• _Work to be completed_: The data below should be printed in full, exactly, and without any of its images.

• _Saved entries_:
=======

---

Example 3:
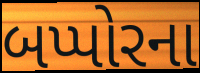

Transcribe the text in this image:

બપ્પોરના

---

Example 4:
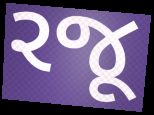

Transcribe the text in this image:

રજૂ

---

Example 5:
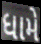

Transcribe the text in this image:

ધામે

=======

• _Reply to the task_:
---

Example 3:

Transcribe the text in this image:

બપ્પોરના

---

Example 4:

Transcribe the text in this image:

રજૂ

---

Example 5:

Transcribe the text in this image:

ધામે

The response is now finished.